I always get these ideas for blog posts while I’m doing something seemingly random. Like washing my hair. Or baking friands, or walking around the city barefoot or sitting on my jumper on the train feeling sorry for myself because I slipped down a flight of stairs at Town Hall Station. The worst part it, I generally tend to forget the idea. And then later I’ll try to rack my brain and search for it – but it becomes forever lost in a labyrinth I like to call “Rebekah’s Brain’.
Hope that was a captivating first paragraph.
Anyway – this idea I have managed to remember, because I immediately came downstairs after washing my hair, warmed a friand, poured a cup of coffee and sat down here and started typing. I had no chance to forget. So here we are.
I think often there’s a misconception floating around that eating disorders are a choice, and I just want to clear that up. I don’t think there are many anoretics or bulimics or compulsive eaters who walked into this mess thinking “hell yes, I’m going to lose me a stack load of weight and end up in a hospital bed and have a generally crap life and potentially die as a result. How good would that be?” Let me assure you, we do not think that way. There is a group of individuals however, who may think being anorexic is “cool” or “the thing to be doing” – like it’s some lifestyle, or diet. And I think anyone who thinks this way is perhaps even more ill than someone who really is suffering with an eating disorder. Perhaps that is even a form of eating disordered thinking itself.
Back in my early eating disorder days, I started exercising. It was a good stress release. But after a while (and losing a few unintentional kilos) I realised losing weight was something I was damn good at. So good at, in fact, that I didn’t know how to not lose weight. And then the fear of certain foods soon followed. The thing is that an eating disorder is a means of somehow being in control – but essentially it results in the opposite – with the individual feeling out of control because they can’t stop eating / exercising / binging / purging / restricting no matter how much they would like to.

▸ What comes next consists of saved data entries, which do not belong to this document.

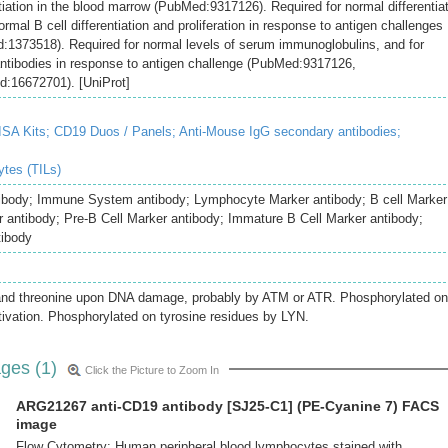
ntiation in the blood marrow (PubMed:9317126). Required for normal differentia
ormal B cell differentiation and proliferation in response to antigen challenges
373518). Required for normal levels of serum immunoglobulins, and for
y antibodies in response to antigen challenge (PubMed:9317126,
16672701). [UniProt]
SA Kits;
CD19 Duos / Panels;
Anti-Mouse IgG secondary antibodies;
ytes (TILs)
ibody; Immune System antibody; Lymphocyte Marker antibody; B cell Marker
r antibody; Pre-B Cell Marker antibody; Immature B Cell Marker antibody;
tibody
and threonine upon DNA damage, probably by ATM or ATR. Phosphorylated on
ctivation. Phosphorylated on tyrosine residues by LYN.
ges (1)
Click the Picture to Zoom In
ARG21267 anti-CD19 antibody [SJ25-C1] (PE-Cyanine 7) FACS
image
Flow Cytometry: Human peripheral blood lymphocytes stained with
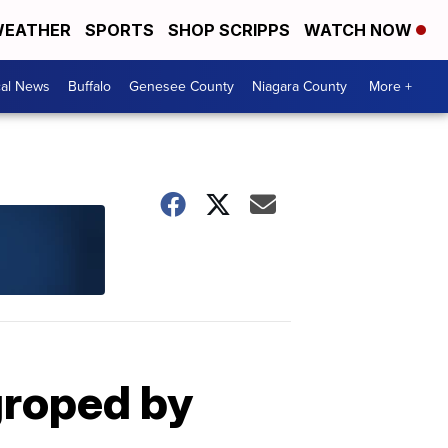
EATHER
SPORTS
SHOP SCRIPPS
WATCH NOW
cal News
Buffalo
Genesee County
Niagara County
More +
groped by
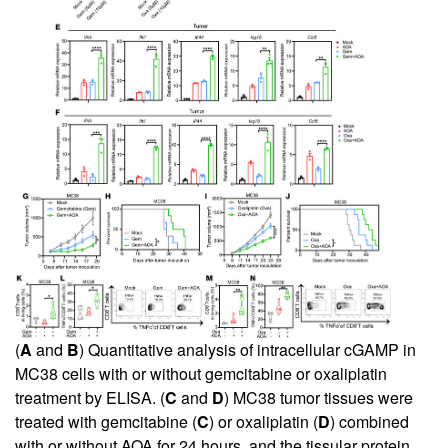
(
A
and
B
) Quantitative analysis of intracellular cGAMP in
MC38 cells with or without gemcitabine or oxaliplatin
treatment by ELISA. (
C
and
D
) MC38 tumor tissues were
treated with gemcitabine (
C
) or oxaliplatin (
D
) combined
with or without AOA for 24 hours, and the tissular protein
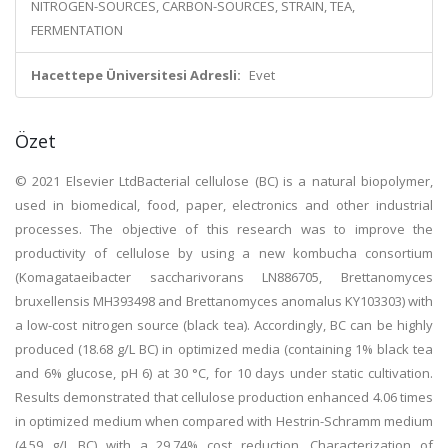
NITROGEN-SOURCES, CARBON-SOURCES, STRAIN, TEA,
FERMENTATION
Hacettepe Üniversitesi Adresli:
Evet
Özet
© 2021 Elsevier LtdBacterial cellulose (BC) is a natural biopolymer,
used in biomedical, food, paper, electronics and other industrial
processes. The objective of this research was to improve the
productivity of cellulose by using a new kombucha consortium
(Komagataeibacter saccharivorans LN886705, Brettanomyces
bruxellensis MH393498 and Brettanomyces anomalus KY103303) with
a low-cost nitrogen source (black tea). Accordingly, BC can be highly
produced (18.68 g/L BC) in optimized media (containing 1% black tea
and 6% glucose, pH 6) at 30 °C, for 10 days under static cultivation.
Results demonstrated that cellulose production enhanced 4.06 times
in optimized medium when compared with Hestrin-Schramm medium
(4.59 g/L BC) with a 29.74% cost reduction. Characterization of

We are responsible for our own actions. We can decide we would like to get better from an eating disorder and pursue doing so, but that doesn’t mean that it happens overnight, nor that it is an easy task. Or that we won’t have setbacks. You can’t just “snap out of” an eating disorder.
Please, don’t be so quick to judge someone who has an eating disorder and think that they have gotten themselves into this mess: it’s not true. It’s something that slowly, oh so slowly entered into their lives and quickly spiralled out of control. And it can happen to anyone – we become obsessed, addicted, hooked in … and it’s not that hard just to give it up.